Отрывок из интервью:
☆ ☆ ☆

Вы упомянули даты – 1990 и 2001 годы. Насколько я помню, “Знамя” начало публиковать “Разговоры...” где-то году в 1996-м...

– И да, и нет. Само название – “Разговоры с богом” – действительно появилось в 1996 году. Но в одноименную книгу вошли два цикла, которые я успел опубликовать в том же “Знамени” в 1991 году. Затем я надолго замолчал. Так надолго, что вычеркнул себя из литературы. Мне было страшно. Вокруг меня рушился мой мир, силилась погибнуть и никак не погибала огромная страна, которую я любил, раздирала свои струпья и проклинала то, чем еще недавно гордилась. Люда и страна – они были моей опорой, и обеих не стало. Жизнь проваливалась в тартарары.

И как же вы жили это время?

– Нехорошо жил. Пять лет немоты – это много. Я прожил их с ощущением стыда и ненависти. Стыда за то, что не смог спасти единственного дорогого мне человека: как оказалось, любовь не лечит, не вытягивает из бездны. И ненависти к себе за то, что я остался жить, не смог уйти за Людой: выходил на балкон – и не мог сделать последнего шага. Якобы потому, что со мной оставалась наша восемнадцатилетняя дочь и нельзя было ее покидать. По сути же, обычная трусость. И какая-то жалкая надежда, что я еще зачем-то нужен, что-то еще напишу, чем-то еще оправдаюсь...

Все эти годы я пытался понять, кто и почему позволил совершиться этой чудовищной несправедливости, кто забрал у меня любимую, кто первопричина всего, на кого вылить мою боль и ярость. И выходило, что это Бог. Раз он отвечает за все, происходящее в этом мире, то он обязан ответить и передо мной, творением своим. Не оправдаться, а ответить или хотя бы объяснить. Меня потрясала бессмысленность совершившегося – Бог бьет по своим. Мне нужно было понять. Я человек скорее неверующий. Но мне требовалось задать сжигавшие меня вопросы. Мне нужен был собеседник. Я стал писать “Разговоры с богом”.

И писать слово “Бог” с маленькой буквы...Что это – вызов? Некоторые усматривают в этом чуть ли не богохульство.

☆ ☆ ☆

Записи:
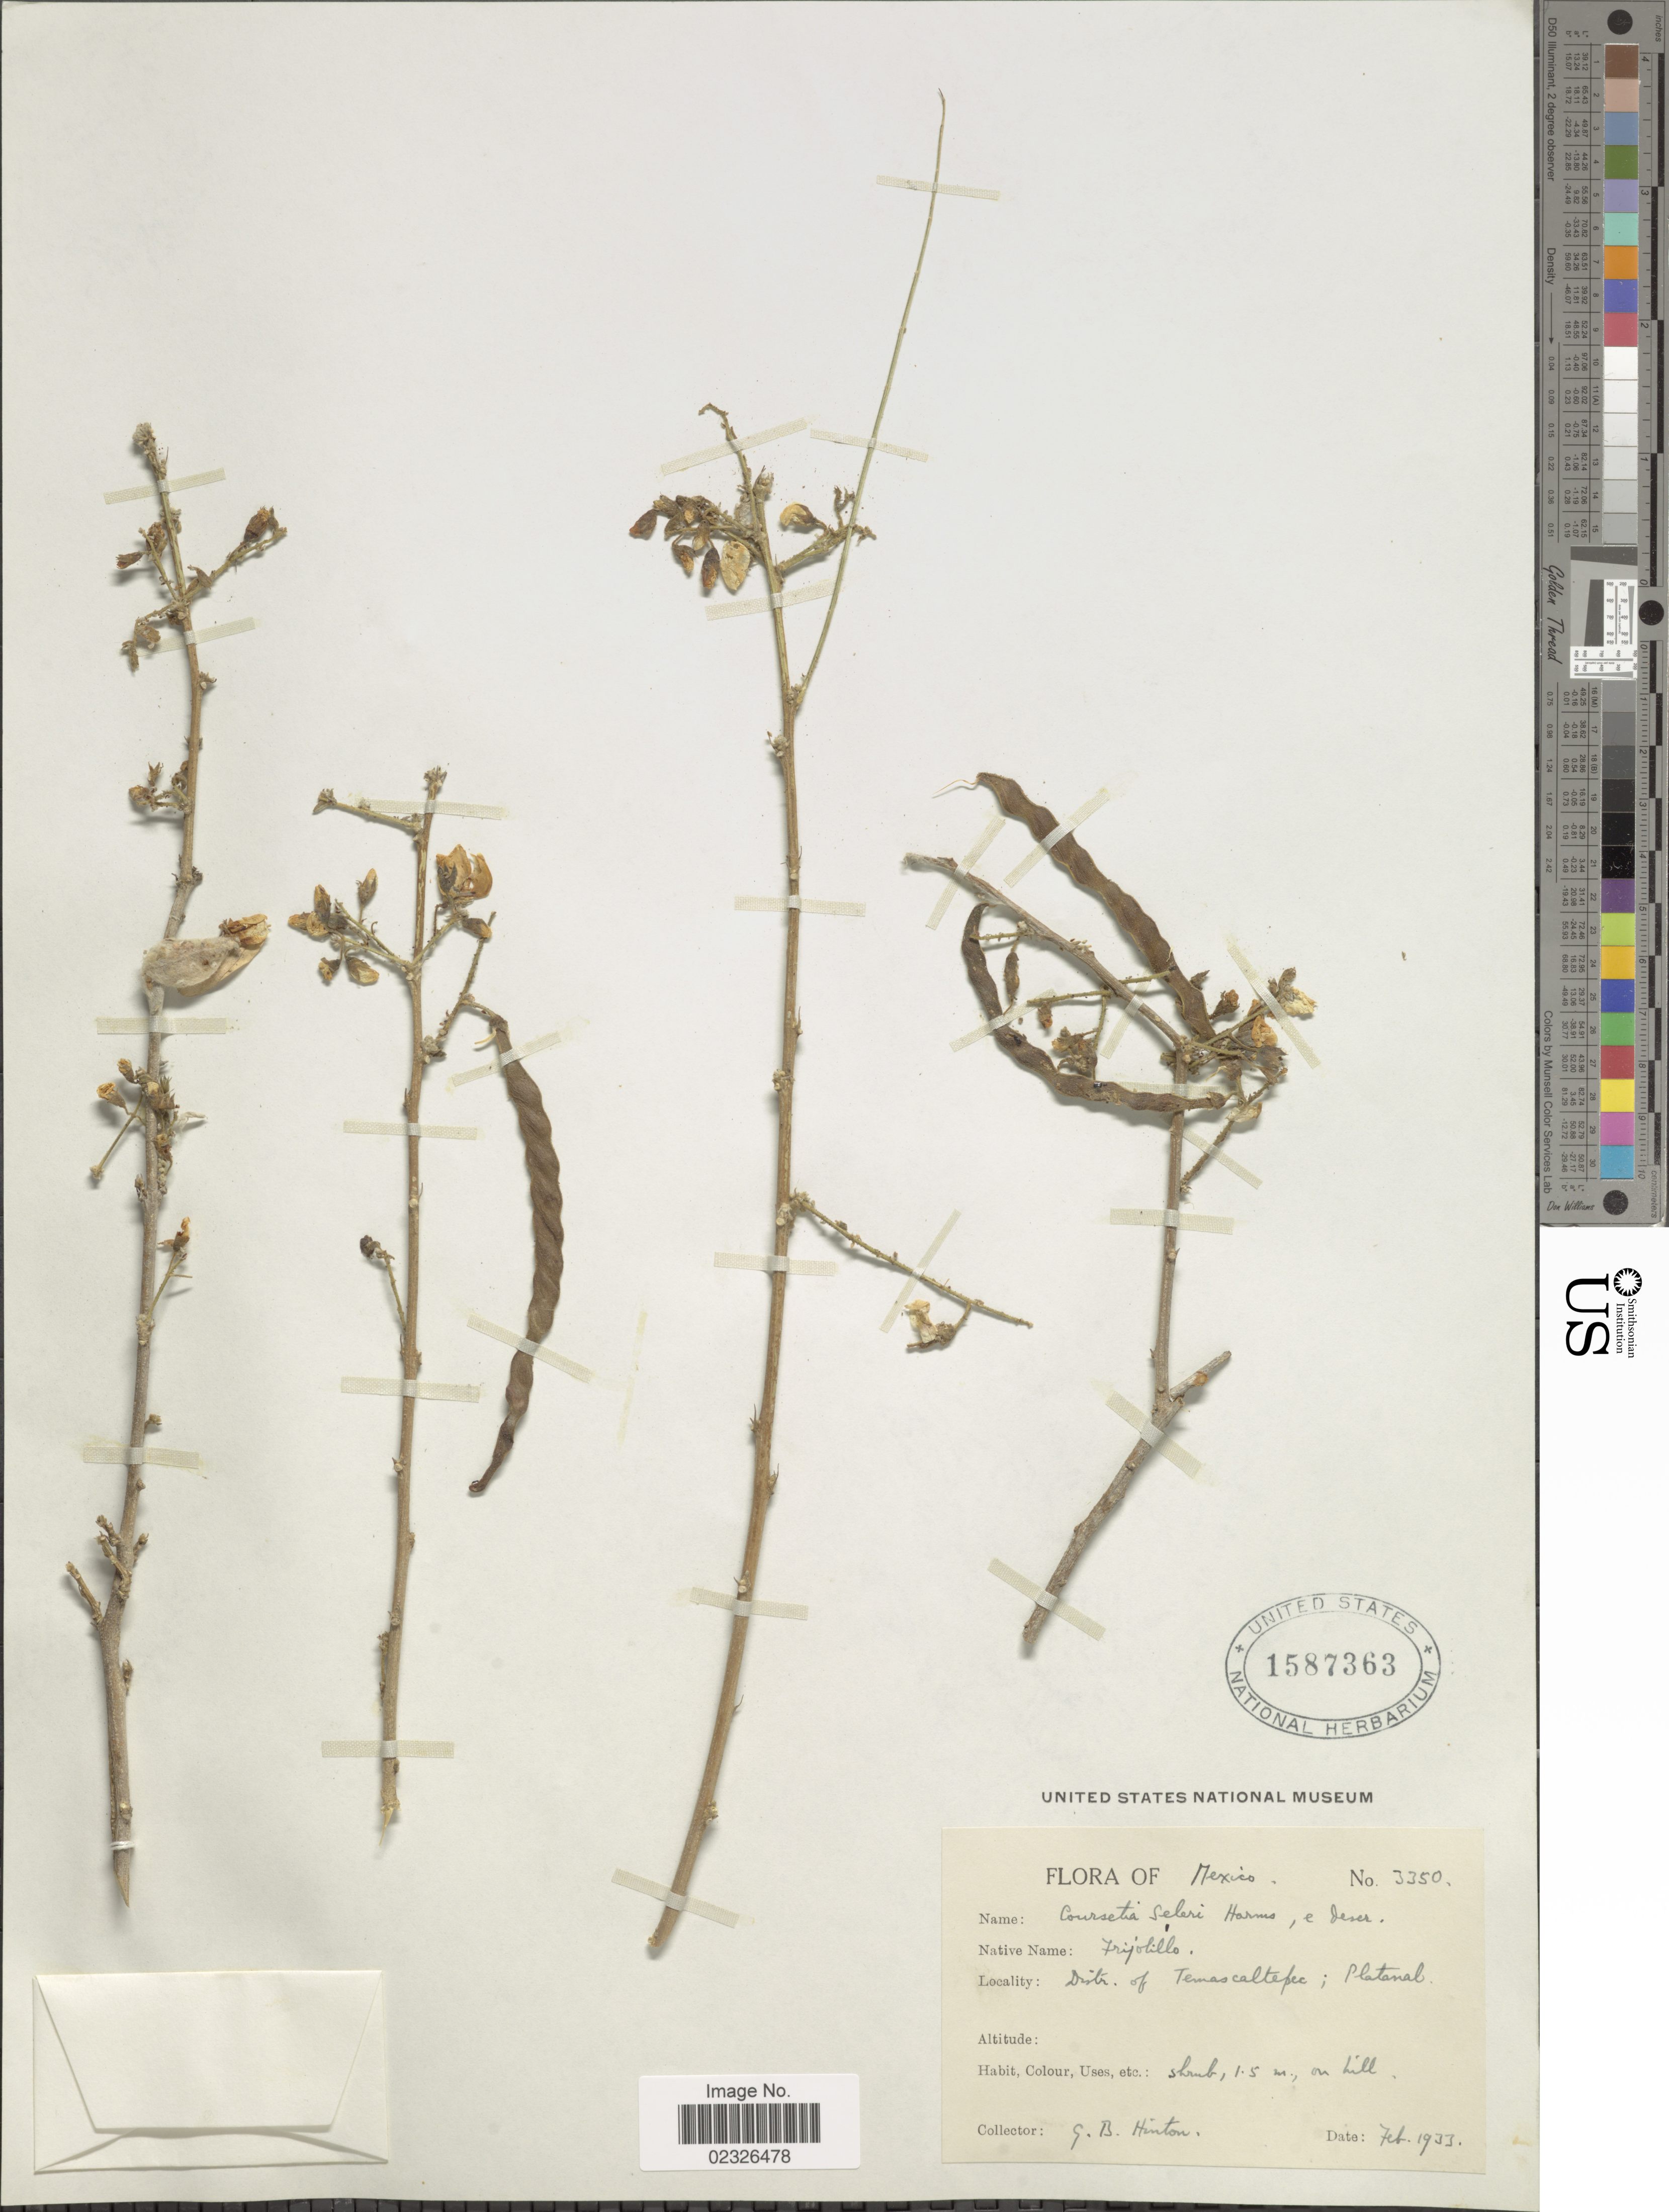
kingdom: Plantae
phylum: Tracheophyta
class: Magnoliopsida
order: Fabales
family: Fabaceae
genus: Coursetia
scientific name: Coursetia glandulosa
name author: A. Gray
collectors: G. B. Hinton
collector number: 3350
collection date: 1933-02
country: Mexico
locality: Distr. of Temascaltepec; Platanal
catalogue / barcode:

☆ ☆ ☆

Перескажите отрывок из интервью в трех предложениях.

Название «Разговоры с богом» появилось в 1996 году, но в одноименную книгу вошли два цикла, опубликованные в «Знамени» в 1991 году. Затем последовали пять лет немоты: рушилась огромная страна, не стало Люды, и эти годы рассказчик прожил с ощущением стыда и ненависти к себе. Пытаясь понять, кто позволил совершиться этой несправедливости, рассказчик приходит к выводу, что это Бог, и, нуждаясь в собеседнике, начинает писать «Разговоры с богом».